══ Provided material

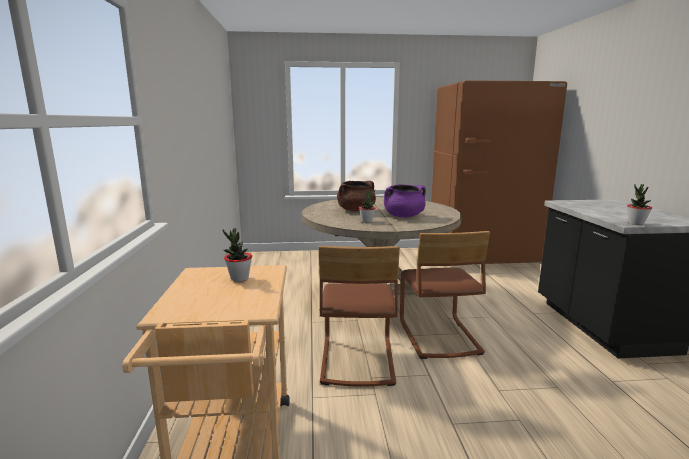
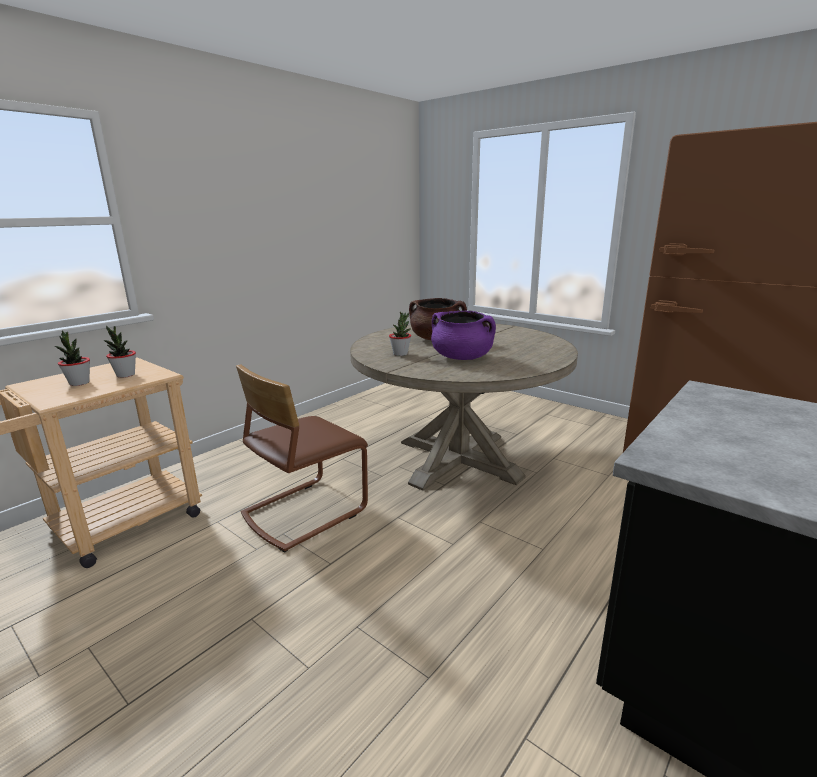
camera: 45 degrees right, 5 degrees up
(438, 337) = (421, 534): brown chair -> none
(636, 223) = (674, 465): potted plant -> potted plant (79, 383)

════

● **What needs to be done**:
Exactly reproduce the lines beginning with the one that contains "(438, 337) = (421, 534): brown chair -> none" and ending with the last line of the material, both included. Leave out everything else.

● **Solution to this task**:
(438, 337) = (421, 534): brown chair -> none
(636, 223) = (674, 465): potted plant -> potted plant (79, 383)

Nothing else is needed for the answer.